Dr. Michael S. Gazzaniga of Dartmouth College in Hanover, New Hampshire,
who concluded the symposium, stressed the importance of cognitive processes
in drug addiction. He pointed out that new medications designed to treat
drug abuse will address only part of the drug abuse problem. "A new
medication might 'fix' the metabolic machinery, but there will still be
many drug-related memories and beliefs," Dr.
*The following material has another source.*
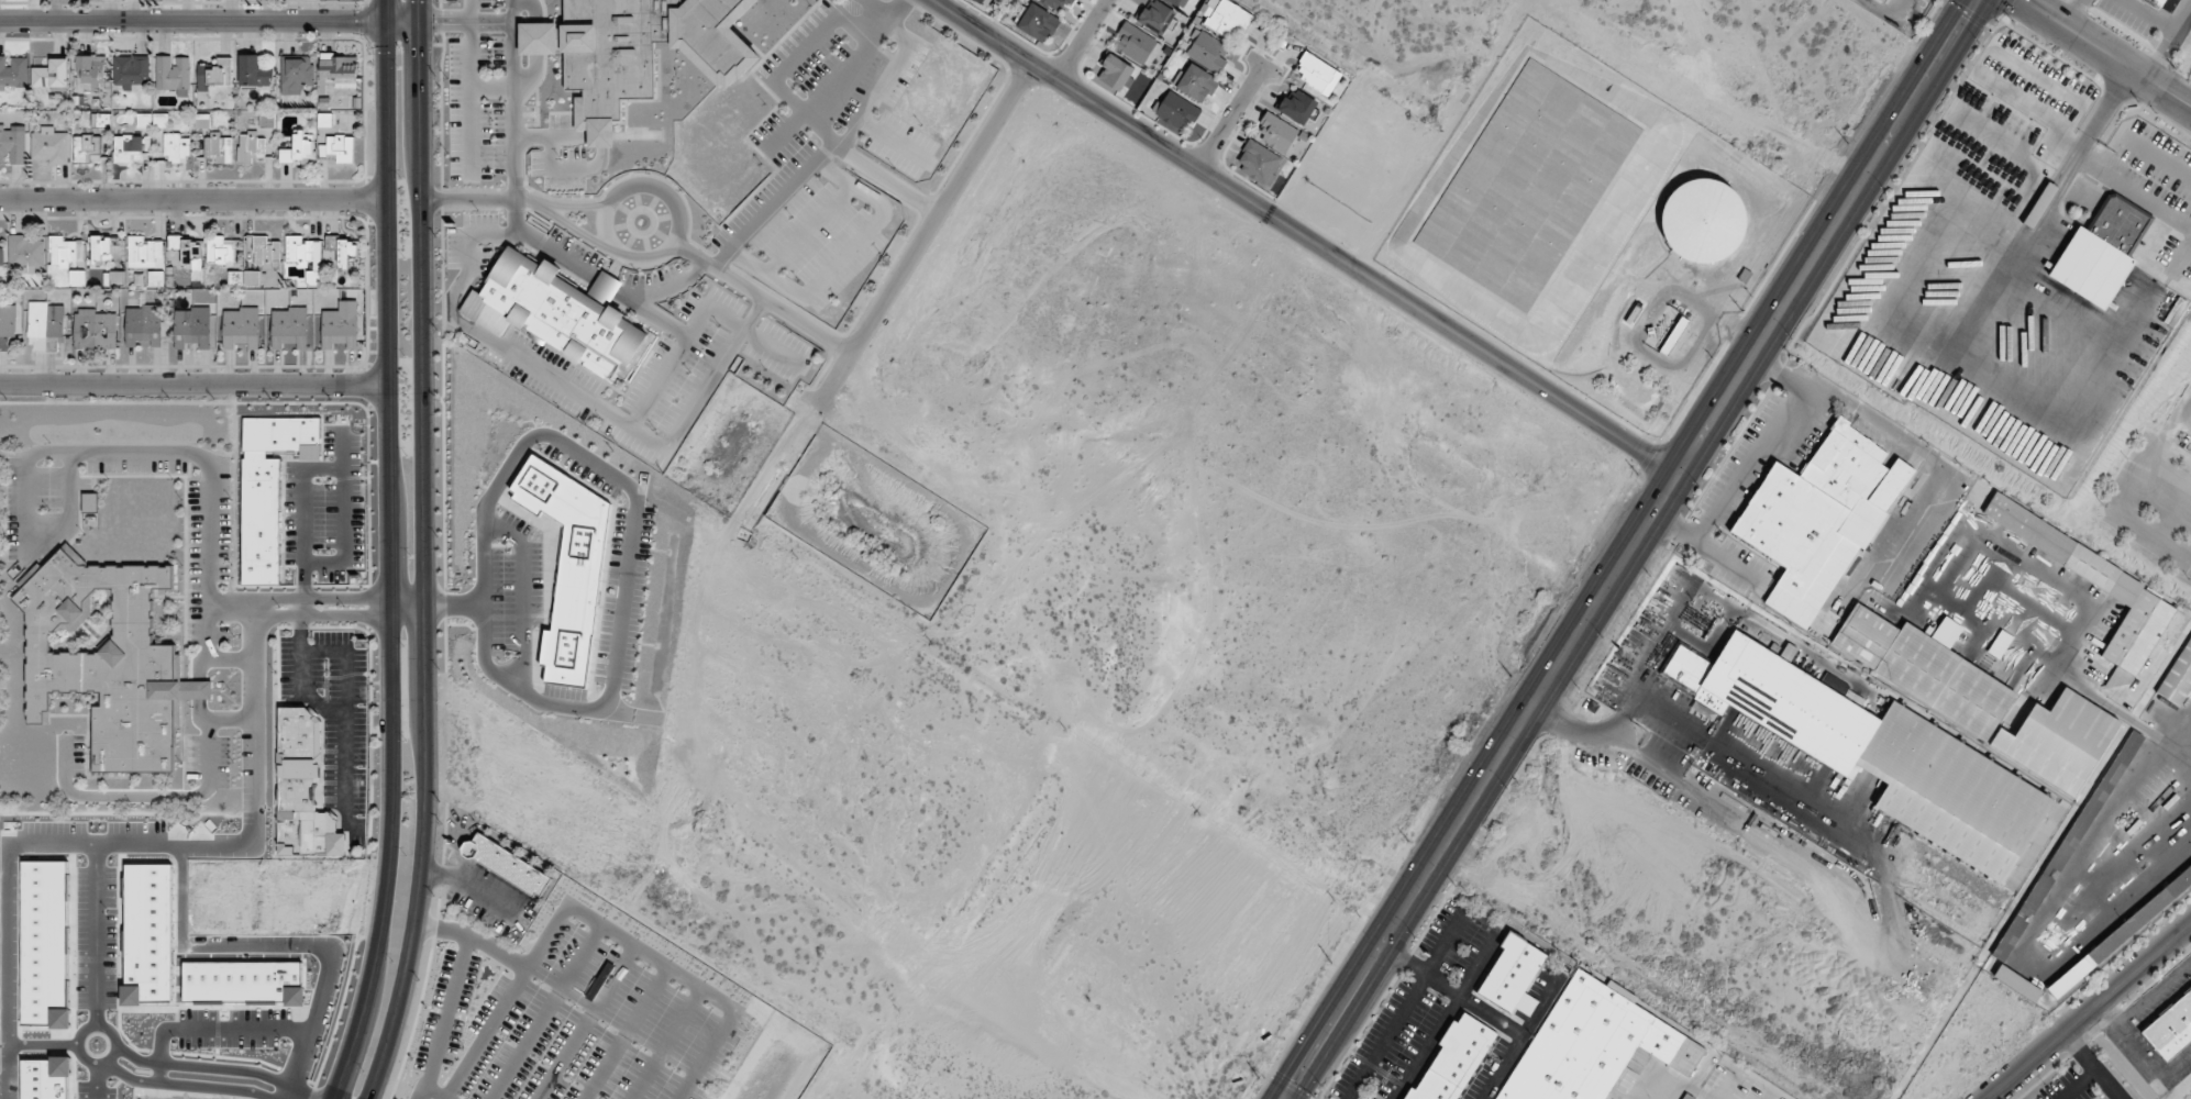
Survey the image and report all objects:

Gazzaniga said.
Unique Contributions of Nonhuman Primate Research to Neuroscience, a
symposium cosponsored by NIDA and eight other institutes of the National
Institutes of Health, was designed to provide a forum to recognize the critical
role of nonhuman primate research in all areas of biomedical research, according
to Dr. Cathrine Sasek of NIDA's Office of Science Policy and Communications,
who served on the symposium's planning committee.
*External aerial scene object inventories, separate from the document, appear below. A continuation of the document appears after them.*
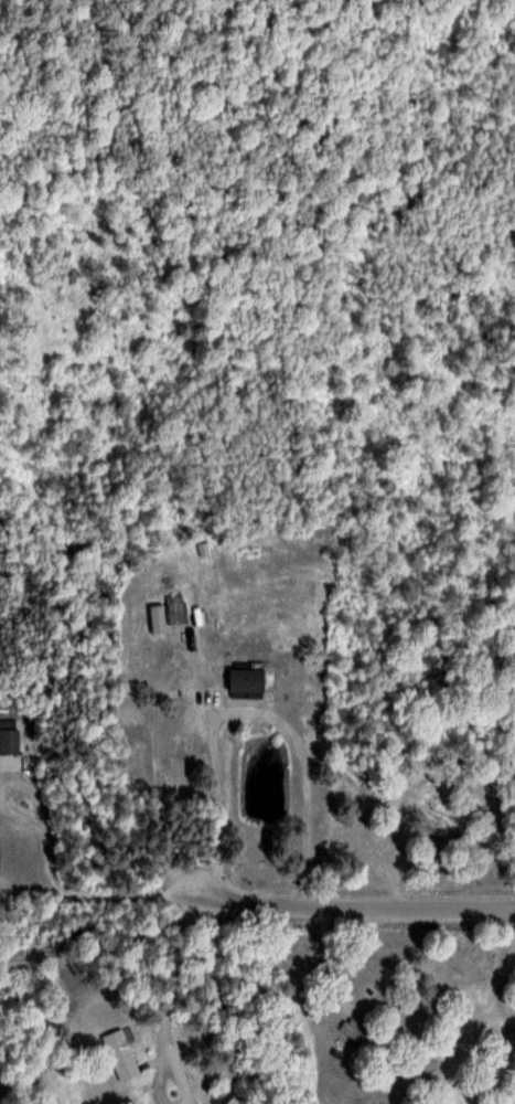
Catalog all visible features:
building: (174, 609)
building: (244, 681)
building: (8, 736)
building: (443, 802)
road: (372, 910)
building: (360, 1034)
building: (120, 1053)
"The two greatest challenges in science are to understand the universe
and to understand the human brain," Nobel laureate Dr. David Hubel,
professor of neurobiology at Harvard Medical School in Boston, told symposium
participants. Because nonhuman primates are so much like humans, they are
unique among laboratory animals in what they can tell us about the human
brain and nervous system, he said.
Dr. Linda Chang of Harbor-UCLA Research and Educational
I
nstitute, right, discusses her poster on "Neuroimaging of
Cocaine Users with HIV" with NIDA's Dr. Rita Liu during
poster presentations at the Society for Neuroscience meeting.
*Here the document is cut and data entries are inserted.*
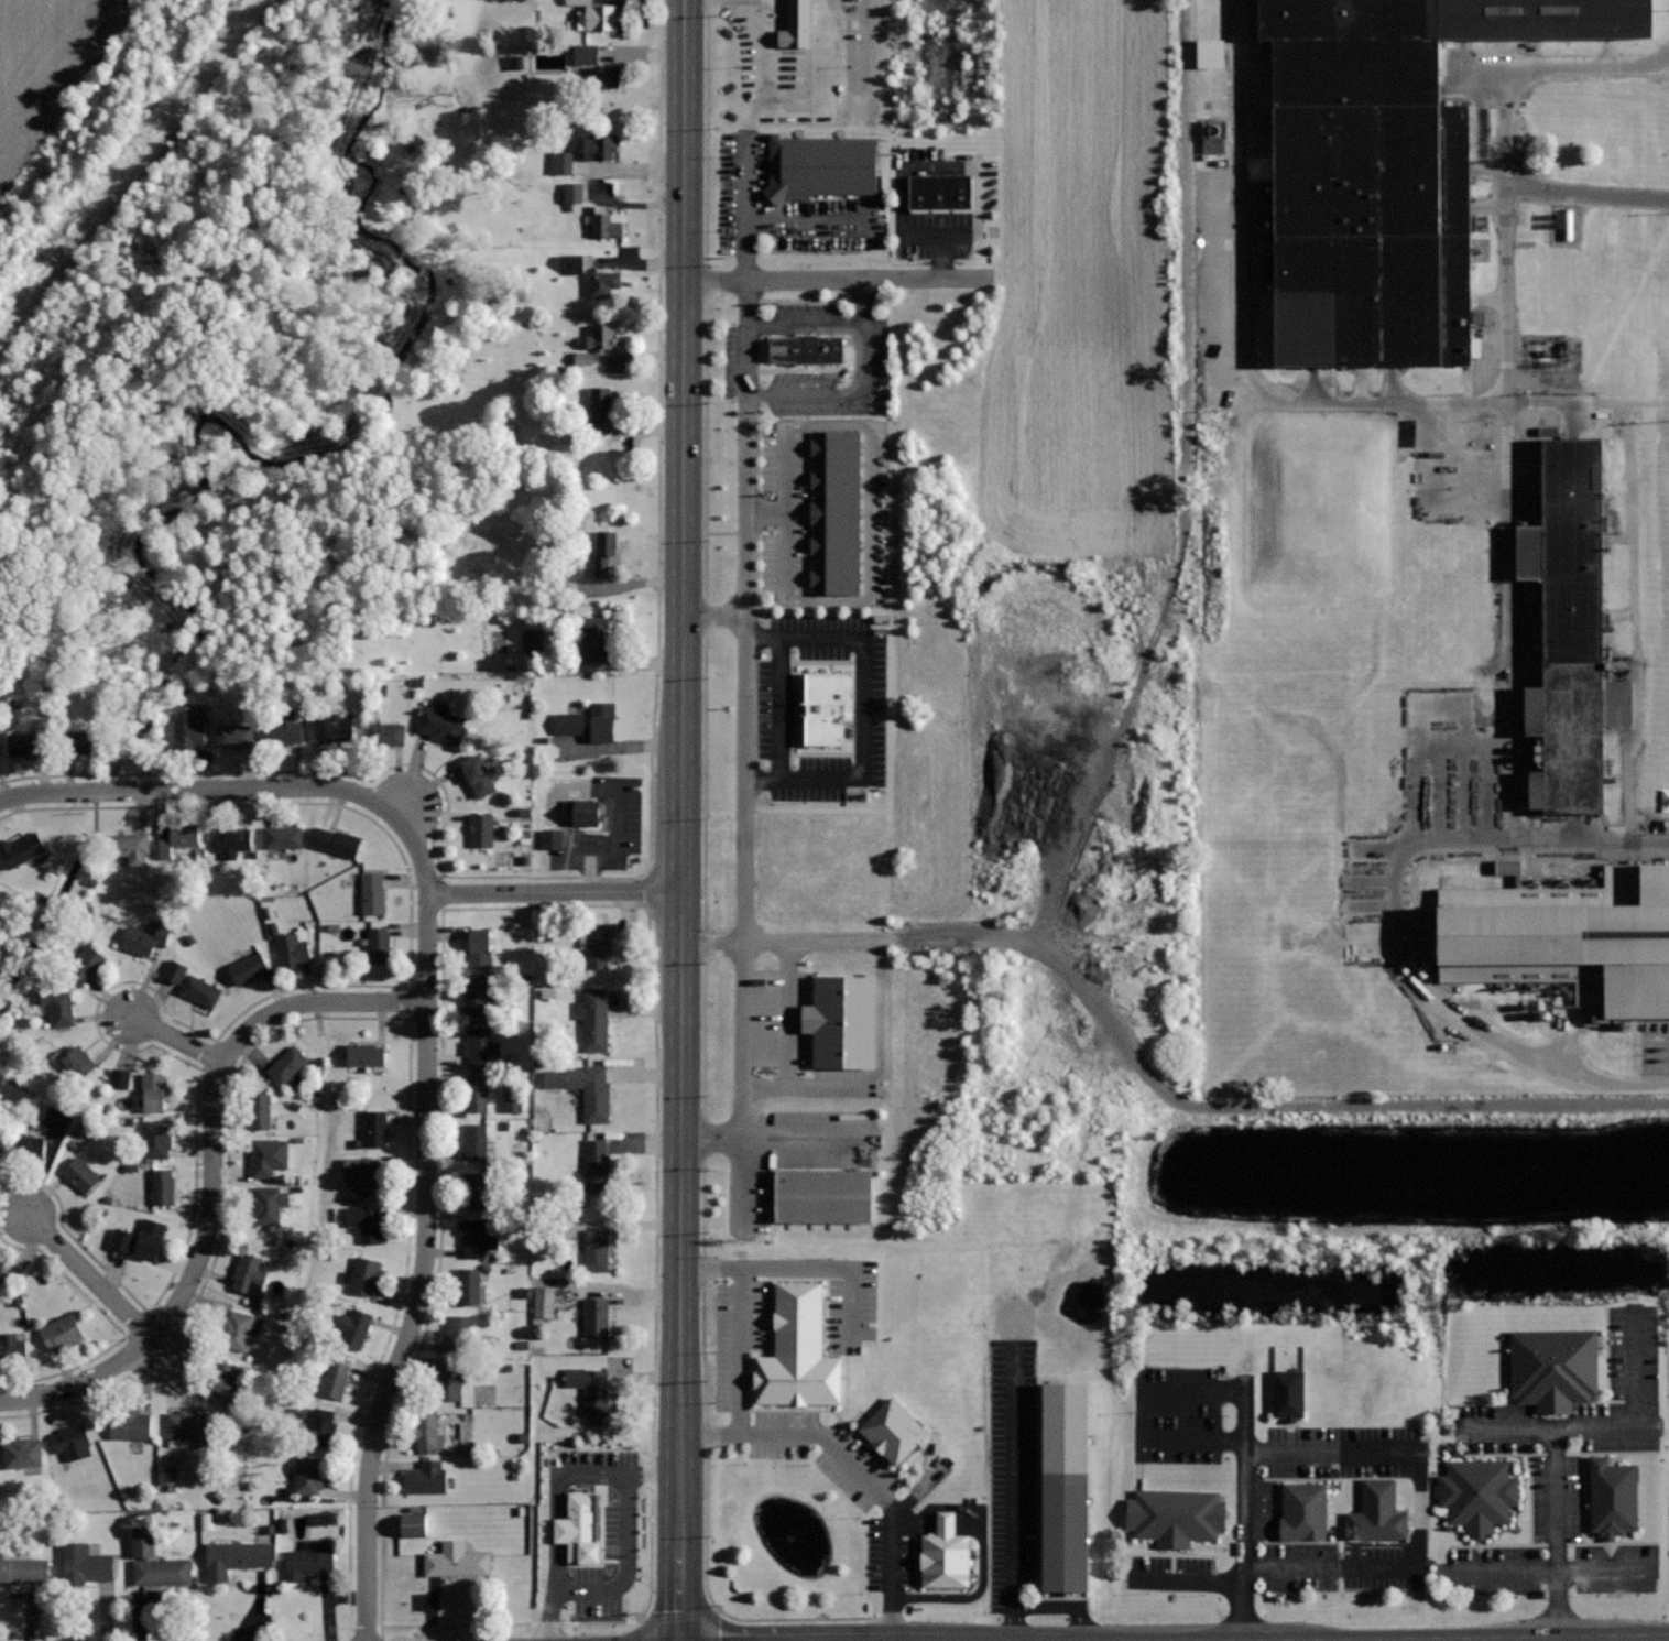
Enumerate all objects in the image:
building: (597, 16)
building: (796, 24)
road: (824, 44)
road: (788, 52)
building: (581, 54)
building: (1206, 54)
parking lot: (799, 58)
road: (1524, 62)
building: (607, 79)
road: (804, 114)
road: (749, 121)
building: (1210, 136)
building: (599, 147)
building: (559, 163)
building: (821, 166)
road: (914, 167)
building: (1378, 167)
road: (1585, 190)
building: (572, 192)
building: (939, 193)
parking lot: (940, 204)
parking lot: (783, 209)
building: (606, 222)
road: (815, 223)
road: (748, 261)
building: (568, 264)
road: (837, 280)
building: (604, 283)
road: (866, 303)
road: (807, 327)
building: (603, 337)
building: (1570, 349)
building: (802, 350)
parking lot: (807, 355)
building: (580, 359)
road: (841, 393)
road: (1263, 395)
building: (600, 403)
road: (766, 511)
building: (836, 511)
parking lot: (825, 513)
road: (1632, 541)
building: (603, 550)
road: (1508, 587)
road: (873, 600)
road: (714, 615)
building: (1567, 631)
building: (596, 638)
road: (1146, 650)
road: (746, 674)
building: (828, 706)
road: (783, 708)
parking lot: (821, 708)
road: (865, 708)
building: (440, 722)
building: (591, 722)
building: (332, 726)
building: (283, 729)
building: (190, 731)
building: (387, 733)
building: (235, 735)
building: (85, 740)
building: (26, 745)
building: (0, 746)
building: (479, 775)
road: (1628, 784)
road: (196, 789)
road: (399, 803)
building: (584, 811)
road: (682, 820)
building: (482, 830)
building: (284, 837)
building: (557, 838)
building: (179, 839)
building: (232, 841)
building: (336, 842)
building: (131, 847)
building: (21, 849)
building: (1503, 866)
road: (708, 887)
road: (554, 892)
building: (374, 893)
building: (146, 937)
building: (1559, 937)
building: (380, 944)
building: (598, 945)
building: (480, 947)
building: (293, 949)
building: (87, 962)
building: (249, 965)
building: (181, 971)
building: (200, 990)
road: (1418, 992)
building: (480, 998)
building: (58, 1008)
road: (787, 1017)
building: (595, 1019)
building: (844, 1022)
parking lot: (805, 1031)
road: (177, 1038)
building: (481, 1045)
building: (366, 1054)
building: (78, 1062)
building: (289, 1067)
building: (123, 1077)
road: (811, 1088)
building: (154, 1091)
building: (592, 1091)
building: (477, 1093)
road: (743, 1097)
building: (518, 1098)
road: (1312, 1107)
building: (260, 1111)
building: (63, 1121)
building: (375, 1128)
building: (156, 1138)
building: (475, 1140)
road: (776, 1141)
building: (0, 1145)
building: (26, 1146)
parking lot: (781, 1154)
building: (269, 1156)
building: (596, 1166)
building: (0, 1167)
building: (82, 1174)
building: (368, 1174)
road: (213, 1176)
building: (164, 1186)
building: (476, 1190)
building: (823, 1195)
building: (268, 1204)
building: (367, 1222)
road: (425, 1225)
building: (475, 1237)
building: (140, 1239)
building: (596, 1249)
road: (837, 1269)
building: (2, 1273)
road: (87, 1273)
building: (249, 1273)
building: (367, 1275)
building: (469, 1285)
building: (550, 1302)
building: (596, 1316)
building: (356, 1319)
building: (237, 1329)
building: (61, 1332)
building: (456, 1334)
building: (13, 1347)
road: (737, 1350)
building: (798, 1351)
building: (1555, 1367)
building: (336, 1379)
building: (449, 1380)
building: (225, 1382)
parking lot: (732, 1383)
building: (591, 1388)
building: (1288, 1392)
road: (1146, 1414)
building: (130, 1424)
building: (189, 1426)
building: (321, 1426)
road: (1605, 1427)
building: (428, 1430)
building: (894, 1430)
building: (73, 1440)
road: (822, 1440)
parking lot: (1298, 1451)
building: (23, 1452)
building: (310, 1473)
building: (173, 1475)
building: (426, 1477)
parking lot: (1567, 1478)
building: (1061, 1487)
parking lot: (1015, 1489)
road: (920, 1490)
road: (1009, 1491)
building: (1478, 1493)
building: (1612, 1496)
road: (1241, 1507)
parking lot: (1243, 1509)
parking lot: (1263, 1509)
parking lot: (1419, 1509)
building: (1303, 1510)
road: (1261, 1511)
building: (1378, 1512)
road: (1419, 1512)
building: (1171, 1516)
road: (913, 1519)
building: (422, 1526)
building: (589, 1530)
road: (1558, 1532)
parking lot: (926, 1546)
building: (946, 1554)
building: (236, 1558)
building: (310, 1559)
building: (455, 1560)
building: (155, 1562)
building: (86, 1564)
parking lot: (1298, 1566)
building: (23, 1569)
road: (887, 1569)
road: (1537, 1571)
road: (1181, 1580)
road: (974, 1591)
road: (1062, 1605)
road: (1465, 1637)
road: (1545, 1638)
Applications of nonhuman primate models have led to major advances in
our understanding of the basic neurobehavioral mechanisms of abused drugs,
said NIDA grantee Dr. William Woolverton, a pharmacologist at the University
of Mississippi Medical Center in Jackson. Nonhuman primate research has
become essential in the development of pharmacological and behavioral approaches
to treating drug abuse and in predicting the abuse liability of novel drugs,
he said.
During the session that highlighted neuroscience findings by minorities,
17 minority researchers presented posters on their NIDA-funded research.
More than twice the number of applicants applied than could be accommodated
for the session, Dr. Leshner said. "We are extremely pleased with the
increase in the number of minority researchers coming into drug abuse research,"
he said.
Dr. Huda Akil, professor of neuroscience and psychiatry at the University
of Michigan at Ann Arbor, opened the forum by speaking about the shared
subculture of science. "Because brain biology and research lie somewhere
in the middle of the continuum between the very physical sciences and the
very integrative social sciences, we can use as many points of view, as
many ways to ask a question, as many ways to interpret an answer, as are
available," said Dr. Akil.
Twenty-one NIDA-funded researchers presented posters at a "NIDA:
The Next Generation" forum. Many of them were recipients of NIDA's
K01 or K08 mentored awards, which are designed to bring scientists into
addiction research early in their careers.
The guest speaker at the forum was Dr. Floyd Bloom, past president of
the Society for Neuroscience and editor of Science, who talked about the
climate in which drug abuse research is being conducted today. He noted
that, while the 6.9 percent increase in funding for NIDA's drug abuse research
reflected the recognition of Congress and the President that drug dependence
is an important health and social problem, nevertheless that increase still
is not enough to allow drug abuse researchers to work at their maximum capabilities.